(Problem to solve)
Please repeat exactly the lines below from the one containing "left wrist: (1116, 692, -18)" down to the one containing "right elbow: (1040, 620, 12)", both included, and nothing else.

Bounding box coordinate data
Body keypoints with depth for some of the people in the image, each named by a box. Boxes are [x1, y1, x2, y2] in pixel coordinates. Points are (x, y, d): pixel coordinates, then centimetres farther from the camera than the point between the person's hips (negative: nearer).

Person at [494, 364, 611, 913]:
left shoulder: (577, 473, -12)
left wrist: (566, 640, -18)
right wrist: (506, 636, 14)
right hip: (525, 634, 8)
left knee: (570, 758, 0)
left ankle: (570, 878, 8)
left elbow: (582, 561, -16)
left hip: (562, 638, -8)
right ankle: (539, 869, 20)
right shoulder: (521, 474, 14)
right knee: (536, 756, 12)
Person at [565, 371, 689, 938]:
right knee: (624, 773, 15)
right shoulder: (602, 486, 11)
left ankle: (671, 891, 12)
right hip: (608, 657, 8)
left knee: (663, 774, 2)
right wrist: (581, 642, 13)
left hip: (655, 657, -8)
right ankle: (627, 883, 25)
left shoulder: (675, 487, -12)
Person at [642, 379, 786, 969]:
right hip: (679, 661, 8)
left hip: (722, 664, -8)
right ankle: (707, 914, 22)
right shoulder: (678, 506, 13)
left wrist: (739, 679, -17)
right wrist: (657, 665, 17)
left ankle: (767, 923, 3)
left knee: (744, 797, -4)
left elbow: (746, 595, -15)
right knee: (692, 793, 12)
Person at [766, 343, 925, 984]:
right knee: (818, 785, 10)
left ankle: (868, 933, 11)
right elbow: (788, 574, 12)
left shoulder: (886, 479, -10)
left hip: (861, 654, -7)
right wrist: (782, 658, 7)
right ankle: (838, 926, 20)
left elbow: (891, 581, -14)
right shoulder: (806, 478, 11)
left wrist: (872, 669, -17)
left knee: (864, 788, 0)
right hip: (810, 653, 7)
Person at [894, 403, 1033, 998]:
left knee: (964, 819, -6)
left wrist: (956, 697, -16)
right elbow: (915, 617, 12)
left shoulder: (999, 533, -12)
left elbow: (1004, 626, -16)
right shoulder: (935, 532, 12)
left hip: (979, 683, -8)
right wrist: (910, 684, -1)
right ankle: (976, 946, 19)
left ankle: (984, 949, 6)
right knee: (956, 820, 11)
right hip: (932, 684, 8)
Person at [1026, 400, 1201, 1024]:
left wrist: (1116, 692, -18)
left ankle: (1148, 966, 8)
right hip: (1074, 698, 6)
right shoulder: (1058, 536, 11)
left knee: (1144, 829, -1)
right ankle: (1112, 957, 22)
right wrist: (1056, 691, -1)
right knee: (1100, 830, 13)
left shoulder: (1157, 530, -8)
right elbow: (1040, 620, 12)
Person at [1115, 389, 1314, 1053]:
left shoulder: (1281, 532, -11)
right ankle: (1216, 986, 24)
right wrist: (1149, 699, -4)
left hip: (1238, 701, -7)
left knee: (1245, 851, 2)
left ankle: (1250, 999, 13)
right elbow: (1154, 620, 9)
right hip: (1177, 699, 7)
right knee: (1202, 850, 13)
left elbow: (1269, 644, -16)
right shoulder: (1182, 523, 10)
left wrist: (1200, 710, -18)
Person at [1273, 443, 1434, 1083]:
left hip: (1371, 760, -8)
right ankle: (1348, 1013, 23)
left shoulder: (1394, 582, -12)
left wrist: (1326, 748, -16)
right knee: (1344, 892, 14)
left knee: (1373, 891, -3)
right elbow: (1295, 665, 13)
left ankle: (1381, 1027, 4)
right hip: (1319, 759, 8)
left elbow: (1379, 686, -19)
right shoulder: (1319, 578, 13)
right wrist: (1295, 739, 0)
* * *
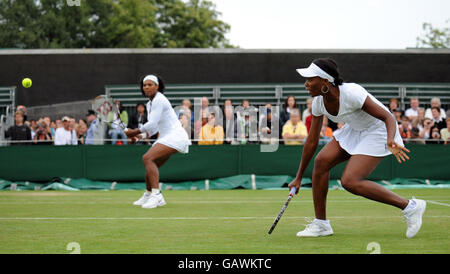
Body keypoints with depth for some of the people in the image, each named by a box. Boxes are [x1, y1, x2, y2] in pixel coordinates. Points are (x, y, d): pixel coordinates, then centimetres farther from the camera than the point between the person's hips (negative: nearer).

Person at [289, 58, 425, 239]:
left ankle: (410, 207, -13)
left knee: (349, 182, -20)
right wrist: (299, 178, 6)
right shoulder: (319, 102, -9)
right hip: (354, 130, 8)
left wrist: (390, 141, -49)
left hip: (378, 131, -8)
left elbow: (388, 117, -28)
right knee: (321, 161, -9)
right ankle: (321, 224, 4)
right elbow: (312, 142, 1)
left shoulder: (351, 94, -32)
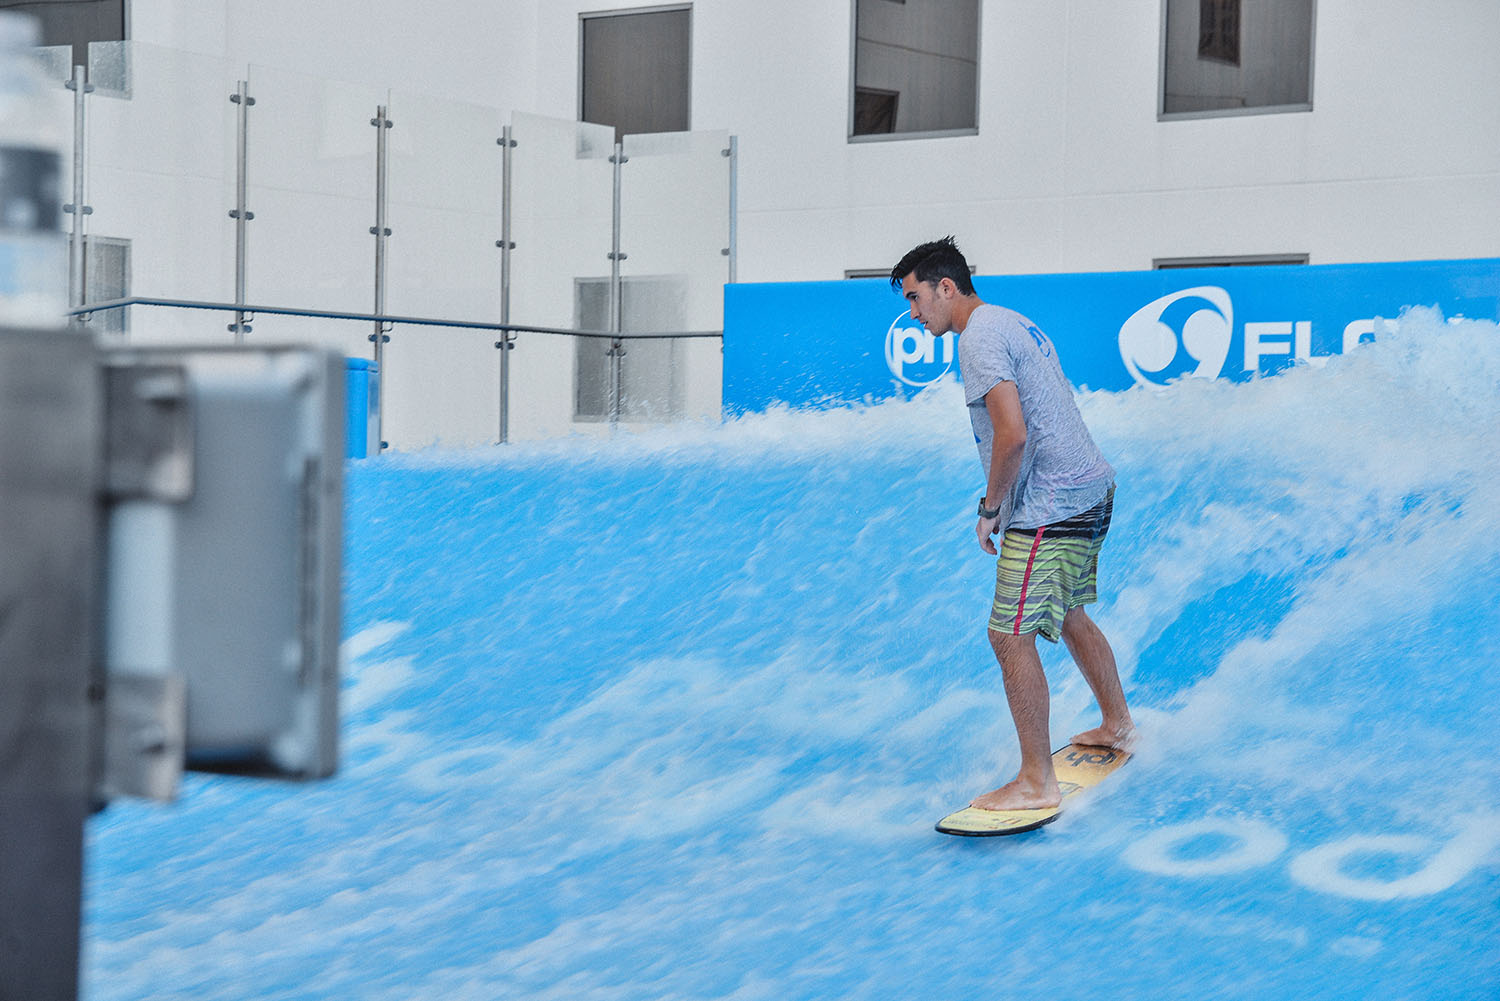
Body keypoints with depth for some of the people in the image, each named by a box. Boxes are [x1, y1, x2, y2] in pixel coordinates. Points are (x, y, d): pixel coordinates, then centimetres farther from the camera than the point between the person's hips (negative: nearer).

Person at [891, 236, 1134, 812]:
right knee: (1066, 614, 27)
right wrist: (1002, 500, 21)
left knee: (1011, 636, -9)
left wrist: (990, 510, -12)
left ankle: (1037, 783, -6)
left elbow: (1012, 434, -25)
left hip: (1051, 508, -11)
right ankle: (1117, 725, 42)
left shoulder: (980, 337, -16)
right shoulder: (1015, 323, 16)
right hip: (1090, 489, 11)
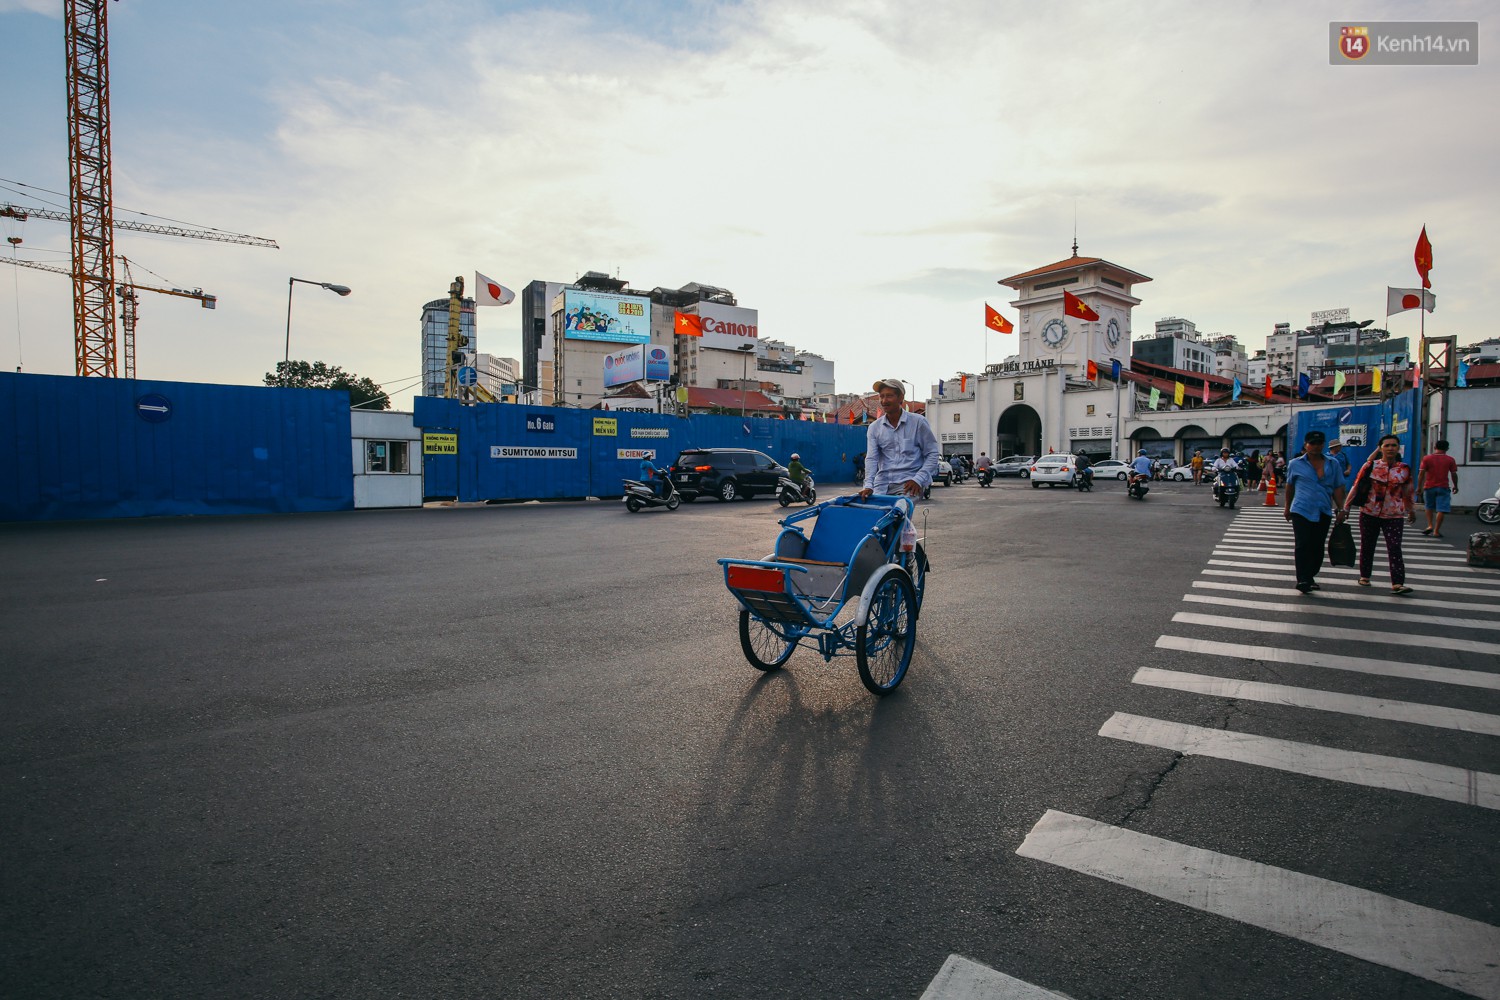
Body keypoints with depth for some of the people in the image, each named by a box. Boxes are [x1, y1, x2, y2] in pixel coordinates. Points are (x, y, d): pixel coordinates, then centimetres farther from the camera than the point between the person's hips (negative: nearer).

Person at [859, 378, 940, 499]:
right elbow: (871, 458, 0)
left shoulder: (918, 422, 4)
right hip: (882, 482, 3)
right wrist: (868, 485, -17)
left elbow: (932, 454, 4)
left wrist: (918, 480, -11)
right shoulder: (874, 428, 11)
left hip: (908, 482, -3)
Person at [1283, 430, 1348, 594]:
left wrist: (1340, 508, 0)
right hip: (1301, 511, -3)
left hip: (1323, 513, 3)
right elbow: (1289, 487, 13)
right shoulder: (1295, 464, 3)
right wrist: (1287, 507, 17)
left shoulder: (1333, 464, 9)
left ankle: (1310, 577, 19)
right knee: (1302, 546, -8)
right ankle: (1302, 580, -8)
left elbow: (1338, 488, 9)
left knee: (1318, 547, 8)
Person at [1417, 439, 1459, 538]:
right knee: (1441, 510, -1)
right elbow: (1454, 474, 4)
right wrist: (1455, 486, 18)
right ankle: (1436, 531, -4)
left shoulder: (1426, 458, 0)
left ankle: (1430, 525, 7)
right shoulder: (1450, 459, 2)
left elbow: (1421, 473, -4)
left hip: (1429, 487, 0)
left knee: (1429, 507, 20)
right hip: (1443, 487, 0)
--
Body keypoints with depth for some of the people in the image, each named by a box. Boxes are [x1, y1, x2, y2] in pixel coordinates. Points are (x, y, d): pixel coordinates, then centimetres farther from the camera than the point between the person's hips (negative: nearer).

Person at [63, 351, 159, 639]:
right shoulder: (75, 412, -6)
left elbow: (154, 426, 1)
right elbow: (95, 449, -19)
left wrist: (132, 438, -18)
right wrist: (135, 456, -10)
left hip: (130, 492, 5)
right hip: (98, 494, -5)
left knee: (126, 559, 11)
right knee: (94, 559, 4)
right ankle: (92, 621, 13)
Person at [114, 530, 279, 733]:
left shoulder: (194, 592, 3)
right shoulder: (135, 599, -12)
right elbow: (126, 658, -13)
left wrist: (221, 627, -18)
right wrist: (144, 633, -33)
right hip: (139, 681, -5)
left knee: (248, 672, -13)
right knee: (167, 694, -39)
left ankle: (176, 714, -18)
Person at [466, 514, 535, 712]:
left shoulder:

(Your response)
left wrist: (1116, 692, -18)
left ankle: (1148, 966, 8)
right hip: (1074, 698, 6)
right shoulder: (1058, 536, 11)
left knee: (1144, 829, -1)
right ankle: (1112, 957, 22)
right wrist: (1056, 691, -1)
right knee: (1100, 830, 13)
left shoulder: (1157, 530, -8)
right elbow: (1040, 620, 12)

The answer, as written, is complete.